Further looking into this and arguing with Bing, I think I see what the issue is: the brain doesn't function like a neural network, because there is no "back propagation" in the brain, rather all training for humans is performed race-wide. Genetics change generation for generation, which manifests in the brain updating based on the new DNA. There is no immediate updating of the neurons related to the training experiences for humans. The effect is one of causing negative or positive experiences in which the neural pathway used is then reinforced in the manner of the strain placed on muscles.

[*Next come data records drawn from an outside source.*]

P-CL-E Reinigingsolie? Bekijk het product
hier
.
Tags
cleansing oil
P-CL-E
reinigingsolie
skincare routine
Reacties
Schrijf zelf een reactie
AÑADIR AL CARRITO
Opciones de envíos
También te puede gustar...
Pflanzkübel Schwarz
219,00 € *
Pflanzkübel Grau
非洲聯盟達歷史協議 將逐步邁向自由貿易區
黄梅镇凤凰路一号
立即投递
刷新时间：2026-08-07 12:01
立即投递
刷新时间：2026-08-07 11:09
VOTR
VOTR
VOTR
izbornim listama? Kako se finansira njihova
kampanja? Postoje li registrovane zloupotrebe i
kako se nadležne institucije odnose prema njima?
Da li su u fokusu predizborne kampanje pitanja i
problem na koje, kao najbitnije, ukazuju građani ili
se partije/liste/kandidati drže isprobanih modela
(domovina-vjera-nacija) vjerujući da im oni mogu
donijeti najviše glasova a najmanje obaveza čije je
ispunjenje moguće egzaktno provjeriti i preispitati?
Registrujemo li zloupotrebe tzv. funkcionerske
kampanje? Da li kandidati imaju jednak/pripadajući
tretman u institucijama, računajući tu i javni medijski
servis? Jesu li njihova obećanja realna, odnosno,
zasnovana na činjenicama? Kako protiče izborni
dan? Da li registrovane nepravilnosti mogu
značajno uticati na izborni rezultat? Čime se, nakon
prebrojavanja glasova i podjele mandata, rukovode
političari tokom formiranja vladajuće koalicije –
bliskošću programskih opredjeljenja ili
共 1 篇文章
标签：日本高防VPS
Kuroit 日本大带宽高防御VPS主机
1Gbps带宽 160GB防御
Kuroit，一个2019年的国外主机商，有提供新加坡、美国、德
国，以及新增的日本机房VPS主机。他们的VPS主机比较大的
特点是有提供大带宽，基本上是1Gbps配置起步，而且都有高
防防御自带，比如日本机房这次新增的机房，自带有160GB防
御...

The actual "learning" is taking place collectively at an organizational level, externally, and that is what the back propagation emulates. Each neuron here represents a person and it takes the form of orders pass down from management and reports passed upwards from the workers, and that is how the process looks irl. This causes inertia where the management won't easily change, which results in things like image generation AI fixating a flawed structure (6 fingers and 3 arms, for example) higher up in the structure, then refines it to a high level without fixing the major errors easily.
If you want an AI who can actually create art, this method of working has to be changed, let a bot instead learn from how artists actually work by training on their use of image creation software or in more advanced cases, let the AI watch someone paint or draw manually.
This is how self driving cars are trained, they aren't trained on mere finished product like the image generation AIs (whatever a finished product would be in the self driving car example).